Selected excerpt
Content starts
Reduce I/O overhead, by reading more bytes at a time.
In fact, we can even use Ray Data to scale out this offline preprocessing step to multiple cores and nodes! Here’s a quick look at how this is done using the parquet format.
1def to_bytes(row):
2 row["height"] = row["image"].shape[0]
3 row["width"] = row["image"].shape[1]
4 row["image"] = row["image"].tobytes()
5 return row
6
7# Offline: Write out batches of images in parquet format.
8ds = ray.data.read_images(input_dir, mode="RGB")
9ds = ds.map(to_bytes)
10ds.write_parquet(output_dir)
11
12def decode_image(row):
13 row["image"] = Image.frombytes("RGB", (row["height"], row["width"]), row["image"])
14 return {"image": np.array(row["image"])}
15
16# Online: Read the image data back in during training.
17ds = ray.data.read_parquet(output_dir).map(decode_image)
Two useful comparison points here are HuggingFace Dataset, which supports reading from Parquet and MosaicML’s StreamingDataset, which uses a specialized MDS (Mosaic Data Shard) format. You can think of MDS as an array of records, with an index file for fast random lookup. Both of these Datasets use PyTorch DataLoader for parallelization[2], but add additional utilities for reading, shuffling, and caching datasets from cloud storage. Let’s take a look at performance on these different file formats.
Here, Ray Data gets within 15-25% of the throughput of MosaicML’s StreamingDataset and a Parquet HuggingFace Dataset. Similar to before, this performance gap is due to extra data conversions. Eliminating these and optimizing other single-threaded operations will be an active area of improvement for coming versions of Ray Data. For example, initial investigation shows that we can get speedups of up to 30% by using an optimized PIL fork.
Content ends
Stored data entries
Content starts
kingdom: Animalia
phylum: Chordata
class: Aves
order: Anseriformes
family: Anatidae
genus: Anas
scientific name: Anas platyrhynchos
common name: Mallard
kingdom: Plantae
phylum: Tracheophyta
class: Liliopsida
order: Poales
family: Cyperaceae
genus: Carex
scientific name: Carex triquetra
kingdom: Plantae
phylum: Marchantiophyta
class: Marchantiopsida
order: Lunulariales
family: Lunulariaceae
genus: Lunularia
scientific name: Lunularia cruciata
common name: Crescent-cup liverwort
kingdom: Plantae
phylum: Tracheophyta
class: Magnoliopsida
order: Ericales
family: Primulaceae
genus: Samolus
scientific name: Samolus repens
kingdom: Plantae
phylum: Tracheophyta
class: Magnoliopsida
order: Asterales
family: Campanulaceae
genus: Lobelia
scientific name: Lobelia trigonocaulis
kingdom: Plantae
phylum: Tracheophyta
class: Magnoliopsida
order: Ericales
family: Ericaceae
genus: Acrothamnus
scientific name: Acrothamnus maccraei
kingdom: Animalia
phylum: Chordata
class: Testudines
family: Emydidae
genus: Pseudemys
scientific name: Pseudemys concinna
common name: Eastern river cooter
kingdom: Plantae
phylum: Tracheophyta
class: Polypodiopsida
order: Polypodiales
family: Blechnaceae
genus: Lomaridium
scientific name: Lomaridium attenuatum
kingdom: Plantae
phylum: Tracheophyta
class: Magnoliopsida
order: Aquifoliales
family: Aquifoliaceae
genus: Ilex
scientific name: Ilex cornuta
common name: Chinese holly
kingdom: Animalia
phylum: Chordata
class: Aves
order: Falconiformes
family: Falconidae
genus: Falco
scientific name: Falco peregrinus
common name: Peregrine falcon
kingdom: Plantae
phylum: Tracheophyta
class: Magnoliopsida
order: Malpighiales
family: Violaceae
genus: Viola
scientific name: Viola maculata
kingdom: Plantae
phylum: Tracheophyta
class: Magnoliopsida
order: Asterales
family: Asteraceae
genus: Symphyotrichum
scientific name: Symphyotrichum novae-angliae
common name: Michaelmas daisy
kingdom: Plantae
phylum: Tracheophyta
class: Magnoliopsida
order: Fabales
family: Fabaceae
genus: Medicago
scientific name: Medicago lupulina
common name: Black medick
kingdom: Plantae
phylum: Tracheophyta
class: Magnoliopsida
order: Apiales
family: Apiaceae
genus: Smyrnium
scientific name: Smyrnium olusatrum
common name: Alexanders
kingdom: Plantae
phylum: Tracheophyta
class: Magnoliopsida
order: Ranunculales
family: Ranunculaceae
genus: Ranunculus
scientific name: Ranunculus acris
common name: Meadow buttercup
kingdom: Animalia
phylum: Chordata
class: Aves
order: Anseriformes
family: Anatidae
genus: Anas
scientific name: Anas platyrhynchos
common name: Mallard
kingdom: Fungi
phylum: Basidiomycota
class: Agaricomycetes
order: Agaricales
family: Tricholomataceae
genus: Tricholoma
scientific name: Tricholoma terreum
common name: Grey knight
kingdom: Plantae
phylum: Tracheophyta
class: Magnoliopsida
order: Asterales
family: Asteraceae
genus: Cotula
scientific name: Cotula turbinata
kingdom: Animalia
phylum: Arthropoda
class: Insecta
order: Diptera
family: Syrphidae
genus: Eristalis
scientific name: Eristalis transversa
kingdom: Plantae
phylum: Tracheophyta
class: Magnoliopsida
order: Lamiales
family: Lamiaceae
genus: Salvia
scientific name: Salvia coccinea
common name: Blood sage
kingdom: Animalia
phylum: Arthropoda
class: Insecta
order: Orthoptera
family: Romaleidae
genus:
Content ends
Work to complete
Please carry the excerpt on Ray Data image loading further, picking up after its last sentence.

Written answer
You can run these single-node benchmarks for yourself using this code. For the multi-node benchmarks, which use Ray Data+Train, use this code.
In this blog post, we showed how Ray Data outperforms other popular data loaders at scale by leveraging streaming datasets, heterogeneous compute, and more flexible caching schemes. While there is still room for improvement in raw performance, Ray Data provides critical performance features needed for scaling data loading and preprocessing with your ML training job, with much less tuning required than typical `multiprocessing`-based data loaders.
Overall, these results also tend to match what some of our users have found. For example, this recent blog from Pinterest showcases how the gap between Ray Data and PyTorch DataLoader grew as the preprocessing became more complex. For their most complex preprocessing tasks, Ray Data was up to 45% faster than PyTorch DataLoader. Combined with the ability to scale with heterogeneous resources, they ultimately saved about 25% on their total training cost!
Ray Data is under active development. In the near future, we plan to release additional features not covered here including:
Further performance improvements for single-threaded performance, including eliminating unnecessary serialization and optimizing image operations
Automatic recovery for transient errors like out-of-memory failures and spot instance preemption
Mid-epoch resumption to recover from training failures on very large datasets
Ray Data can also be used for batch inference! Check out this blog post and user guide on scaling inference with Ray Data for more information.
Please feel free to try the project out and reach out on GitHub with any feedback. For data preprocessing for distributed training, this user guide for working with Ray Data and Ray Train together is a great place to start.
Finally, we’ll be at Ray Summit 2023! Attend our talk or stop by our Anyscale booth.
References:
[1] We also tried this with MosaicML’s StreamingDataset, but found that throughput dropped to just a few images/s when caching was disabled. Scaling to large datasets (1TB scale) also caused throughput to drop to 10s of images/s. We believe these are likely due to bugs in the current version, so we are omitting those results here for a fairer comparison.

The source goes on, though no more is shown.